W.H.O. Director General, Dr Tedros Adhanom Ghebreyesus, at the invitation of the SADC Parliamentary Forum to discuss Covid 19 impact in Africa, addressed the Southern African Parliamentarians, on the third and final day of the e-plenary held from 9 to 11 October 2020 and hosted from the Namibian Parliament.
Dr. Tedros Adhanom Ghebreyesus, before the Parliamentarians of Angola, Botswana, DRC, Malawi, Madagascar, Mauritius, Mozambique, Namibia, South Africa, Zambia, Zimbabwe and the Kingdoms of Eswatini and Lesotho stated that, despite the onset general skepticism about Africa and how it would handle Covid 19, the continent was able to stop any wild spread of the virus. So far, a little more than 1.4 million cases and slightly over 24 thousand deaths (W.H.O. figures on 26/11/ 2020) were recorded on the continent. The continent mobilized it resources to respond to the challenge. At the start of the pandemic, only two countries had testing capacity. They were 32 by February. This is now a capacity widespread across Africa.
Still, the W.H.O. Director General warned that Africa should remain alert as worrisome increases of cases were noticed in some countries. W.H.O. is working in collaboration with African countries in order to improve their response capacity to pandemics, both current and future.
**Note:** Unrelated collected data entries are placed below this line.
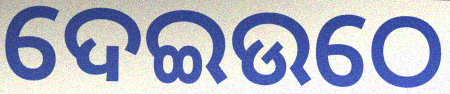
ଦେଇଉଠେ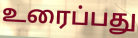
உரைப்பதுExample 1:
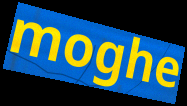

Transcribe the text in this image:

moghe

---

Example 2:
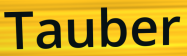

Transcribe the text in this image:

Tauber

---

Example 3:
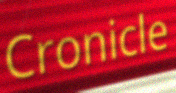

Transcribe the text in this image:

Cronicle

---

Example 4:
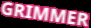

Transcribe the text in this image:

GRIMMER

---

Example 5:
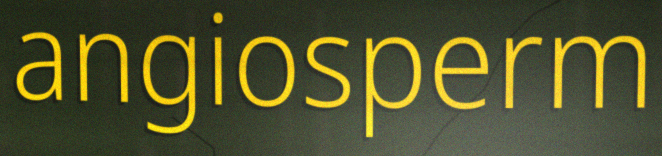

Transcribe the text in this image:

angiospermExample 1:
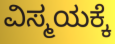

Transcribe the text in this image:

ವಿಸ್ಮಯಕ್ಕೆ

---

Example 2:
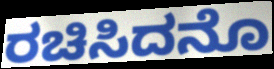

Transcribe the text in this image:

ರಚಿಸಿದನೊ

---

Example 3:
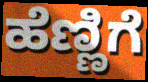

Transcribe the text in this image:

ಹೆಣ್ಣಿಗೆ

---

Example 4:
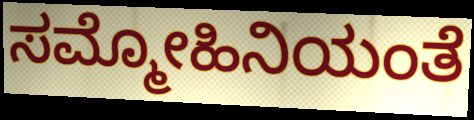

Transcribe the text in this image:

ಸಮ್ಮೋಹಿನಿಯಂತೆ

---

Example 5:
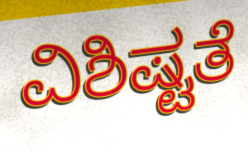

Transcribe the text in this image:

ವಿಶಿಷ್ಟತೆ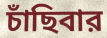
চাঁছিবারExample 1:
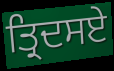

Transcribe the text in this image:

ਤ੍ਰਿਦਸਏ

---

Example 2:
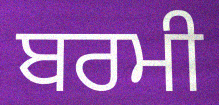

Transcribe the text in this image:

ਬਰਮੀ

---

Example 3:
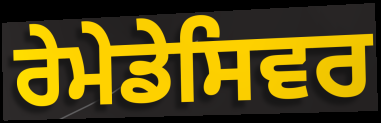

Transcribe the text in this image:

The W.H.O. Director General also noted the economic impact of Covid 19 as it has crippled the fragile socio-economic structure of African countries.
Southern Africa is a region that has experience in health crisis management. It has handled the HIV pandemic in the past. UNAIDS data of 2020 shows that southern and eastern Africa represent together, 6.2% of the world population but over 50% of the total number of people living with HIV.
Nevertheless, the sub region has made huge strides towards meeting the UNAIDS 90-90-90 targets. 87% of people living with HIV are aware of their status, out of those 83% are on HIV treatment and out of those 90% have had the disease virally suppressed.
It is with that knowledge of the commitment of this region to healthcare that the WHO director General pointed out that Universal Healthcare is the best approach to tackling such threats as the Corona virus pandemic. Dr Tedros Adhanom Ghebreyesus stressed: “Healthcare is not the outcome of development. It is its prerequisite.”
Furthermore, there has been a spike in Gender Based Violence as result of the COVID 19 pandemic and its series of lockdowns, curfews, and the economic downturn that has resulted in massive losses of employment, losses of incomes, families confined to small spaces and an increase in cases of depressions all over southern Africa.
The Director General insisted to the Parliamentarians of SADC who have assigned themselves the mission of “Making SADC relevant to ordinary citizen”, that what is needed more than anything in such instances is:
- Political solidarity;
- Equity in access to medical care by availing it where needed the most;
- Access to information;
Last but not least, promotion of healthcare which means promoting education, business, gender equality and sustainable development.